### Cuplikan Dokumen
___
Narasi

Perbedaan Yes, Perpecahan No!

Sebagaimana yang telah menjadi pengetahuan umum bahwa Indonesia adalah Negara yang unik. Salah satu keunikannya adalah komposisi masyarakatnya yang majemuk atau plural. Kondisi semacam ini tidak menyebabkan Indonesia setiap hari perang saudara karena banyaknya perbedaan. Justru, perbedaan dapat dijadikan sebagai kekuatan.

Dalam perjalanannya, perbedaan tidak selalu menjadi kekuatan. Artinya, batu sandungan selalu ada. Batu sandungan itu ada kalanya muncul seperti primordialisme, etnosentrisme dan menganggap kebenaran tunggal.

Poin terakhir inilah yang saat ini sedang “dipelihara” oleh sebagian orang atau kelompok tertentu. Bahwa kebenaran hanya milik kelompoknya sendiri. Selain kelompoknya dianggap sebagai musuh (kafir, thagut, dll).
___
### Data Sumber
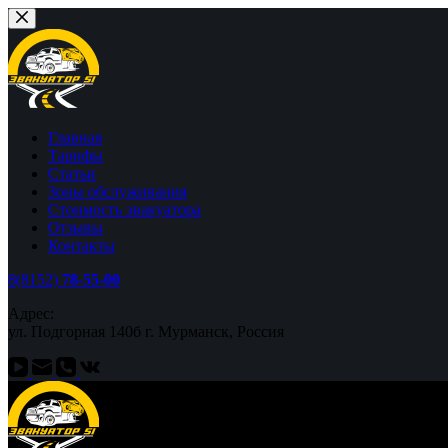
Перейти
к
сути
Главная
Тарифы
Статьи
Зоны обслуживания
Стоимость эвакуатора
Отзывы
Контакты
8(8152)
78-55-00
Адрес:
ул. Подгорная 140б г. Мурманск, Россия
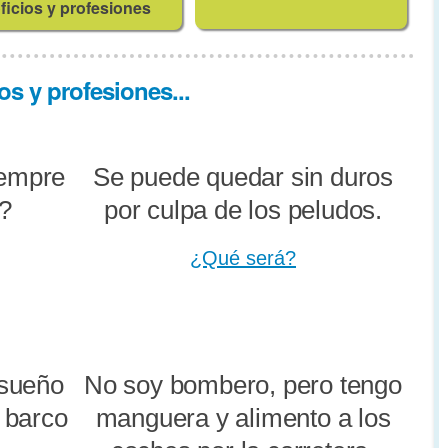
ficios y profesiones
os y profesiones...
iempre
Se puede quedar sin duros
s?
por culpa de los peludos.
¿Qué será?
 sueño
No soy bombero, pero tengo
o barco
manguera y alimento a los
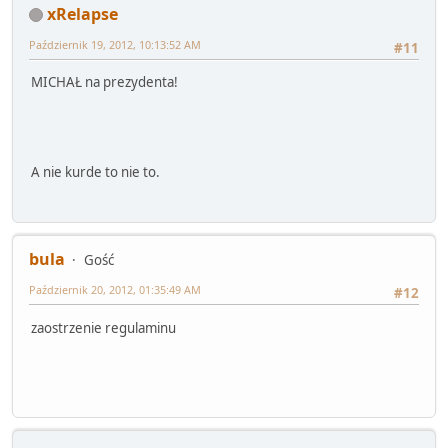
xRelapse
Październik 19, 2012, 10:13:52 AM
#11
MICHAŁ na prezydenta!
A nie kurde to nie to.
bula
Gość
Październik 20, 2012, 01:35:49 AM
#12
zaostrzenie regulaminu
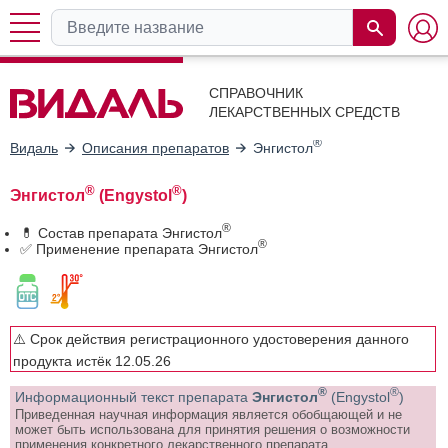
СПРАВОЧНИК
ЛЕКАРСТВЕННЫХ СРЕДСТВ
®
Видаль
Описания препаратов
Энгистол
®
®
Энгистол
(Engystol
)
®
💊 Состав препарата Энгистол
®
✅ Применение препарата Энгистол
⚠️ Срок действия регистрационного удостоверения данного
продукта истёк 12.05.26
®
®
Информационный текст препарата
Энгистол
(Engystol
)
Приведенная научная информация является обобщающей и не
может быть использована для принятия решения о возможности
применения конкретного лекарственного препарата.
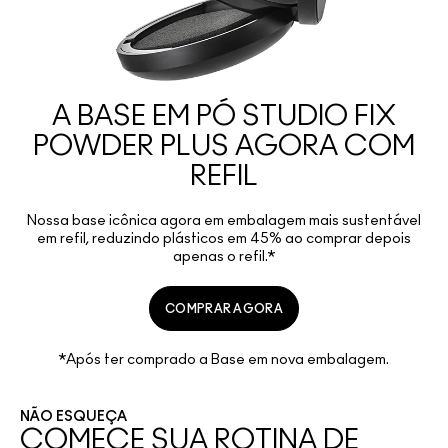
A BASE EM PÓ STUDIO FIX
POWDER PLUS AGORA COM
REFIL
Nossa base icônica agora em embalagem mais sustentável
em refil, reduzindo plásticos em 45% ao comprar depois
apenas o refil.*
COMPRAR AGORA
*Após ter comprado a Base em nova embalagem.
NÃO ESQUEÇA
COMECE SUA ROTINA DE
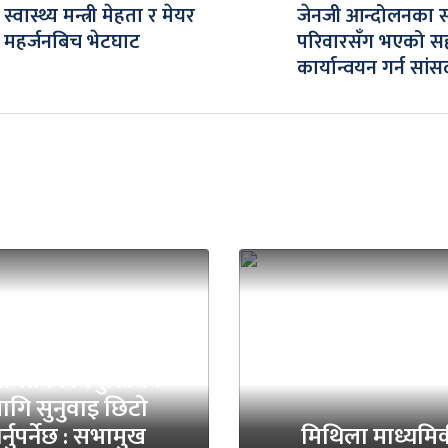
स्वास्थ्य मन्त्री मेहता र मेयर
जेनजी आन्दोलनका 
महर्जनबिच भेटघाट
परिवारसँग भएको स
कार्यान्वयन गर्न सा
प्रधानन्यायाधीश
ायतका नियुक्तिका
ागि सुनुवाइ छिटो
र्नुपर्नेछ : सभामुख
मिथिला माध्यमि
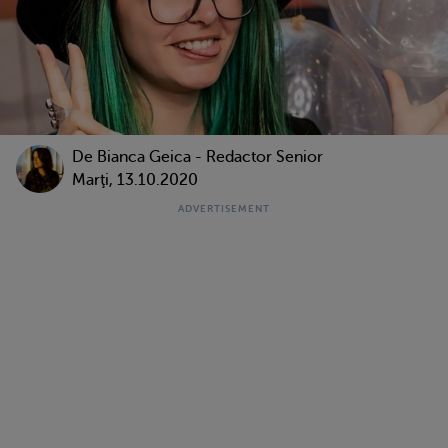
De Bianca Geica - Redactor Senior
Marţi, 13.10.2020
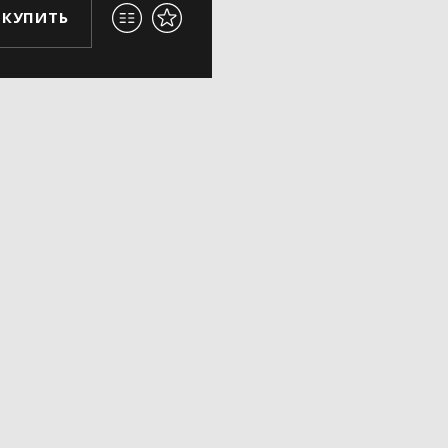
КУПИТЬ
___
### Soal dan Tugas
1. Tuliskan kembali paragraf dalam cuplikan dokumen yang diawali dengan "Dalam perjalanannya, perbedaan" dalam bentuk daftar singkat dengan mempertahankan fakta utamanya.
2. Jawablah pertanyaan berikut berdasarkan cuplikan dokumen, dengan menandai setiap jawaban sesuai huruf pertanyaannya.
(a) Apa salah satu keunikan Indonesia?
(b) Apa saja batu sandungan yang disebutkan?
(c) Bagaimana kelompok yang menganggap kebenaran hanya milik kelompoknya memandang orang di luar kelompoknya?

### Jawaban Tiap Tugas
1.
- Perbedaan tidak selalu menjadi kekuatan.
- Batu sandungan selalu ada.
- Batu sandungan tersebut ada kalanya berupa primordialisme, etnosentrisme, dan anggapan tentang kebenaran tunggal.

2.
(a) Komposisi masyarakatnya yang majemuk atau plural.
(b) Primordialisme, etnosentrisme, dan anggapan tentang kebenaran tunggal.
(c) Sebagai musuh (kafir, thagut, dan sebagainya).